I realize after re-reading my last couple of blogs that I was experiencing such immense shame and doubt over my behavior that my words didn't express much other than that. I apologize for it, because there were other emotions circling in my mind. The morning after I wrote, my mother and I went to a friend's house for breakfast. It was difficult for me participating in all of these functions for the time that my mother was in Boulder because I felt as though our friendship had turned inside out. I felt like I was walking on egg shells but didn't want to be. I felt like I needed to judge myself and then ashamed that I would. I felt like I couldn't be carefree with her and joke around because I was behaving like a toddler. I didn't know who I was, and therefore was having such a difficult time relating to the people around me.

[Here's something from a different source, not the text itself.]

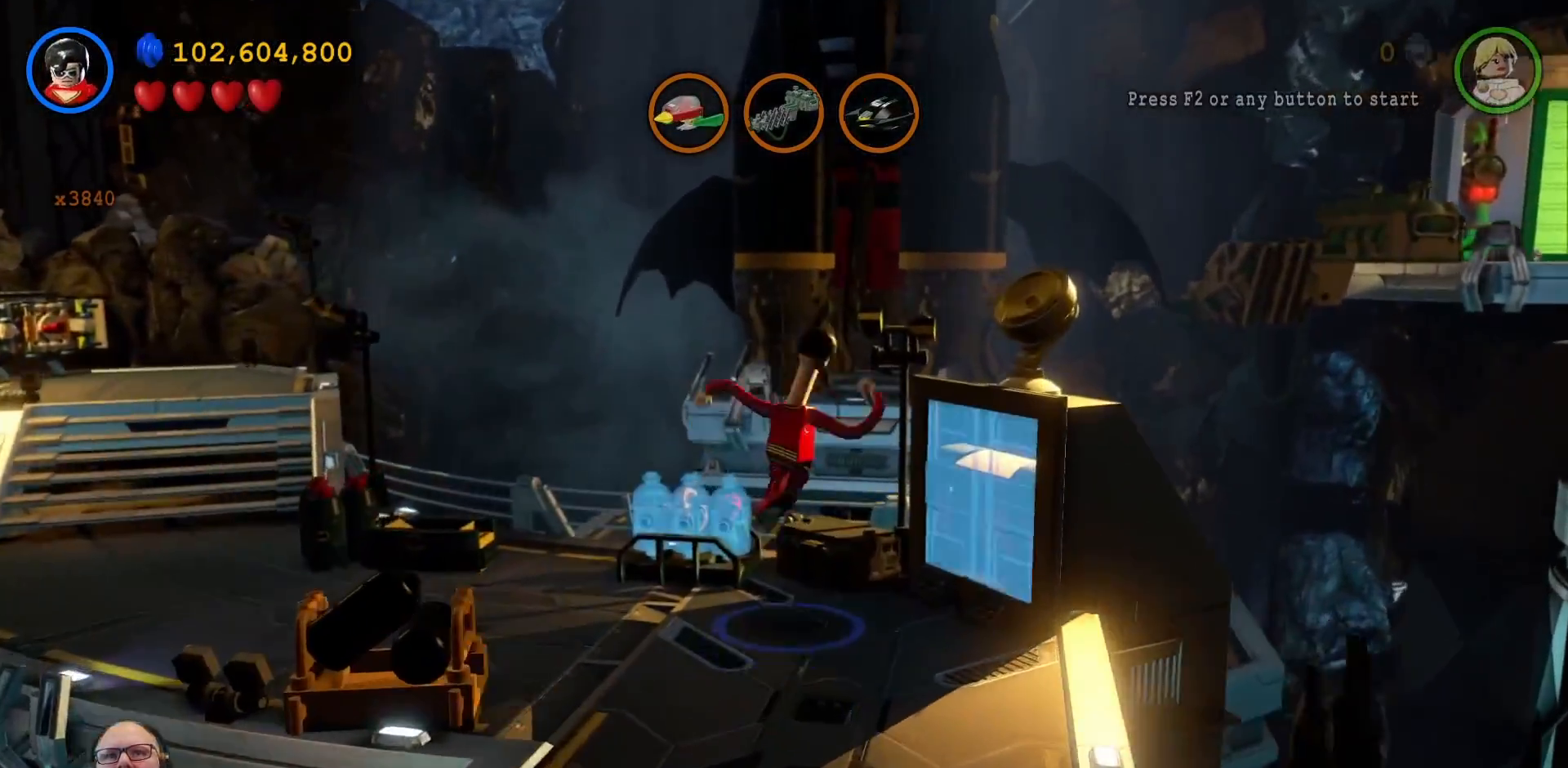
{"buttons": ["X", "R2"], "left_stick": "center", "right_stick": "center", "events": [[300, "left_stick", "center"], [500, "R2", "down"], [500, "X", "down"]]}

But as we arrived at this breakfast, I was speaking to the hostess as my mother was outside, and she was listening closely to my story and what I had to say. She told me something important initially and that was (not exact quote) "I hear your shame and doubt, and I see that you are going over in your mind how unfathomable it is to be back at square one. But I want you to replace those two emotions with gratefulness. Now is the moment to be truly thankful that you are so young and learning this lesson."

And how right she is. For the first time in my life, I found myself not marinating in the negative of how I was feeling because of my actions. I was finding it all but impossible to separate my behavior from who I was as a person. And all I could see in my view was how horribly I had acted, and how that made me feel. When instead, I feel as though it came at a critical time to examine the behavior, separate it from who Greer Van Dyck is at the core, and be thankful that from that point on, I would bloom into a new kind of flower.

So here I am right now. Able to reflect on those many emotions I was experiencing all at once during the week, speak again to my mother, come to a beautiful place with her, and really appreciate where I am now versus seven days ago. It is truly remarkable how within one shell I can change into so many things. I feel like my transformation and evolution is occurring daily. I said it in my first blog, every day is a lesson. But through that, it is critical to be one thing: grateful.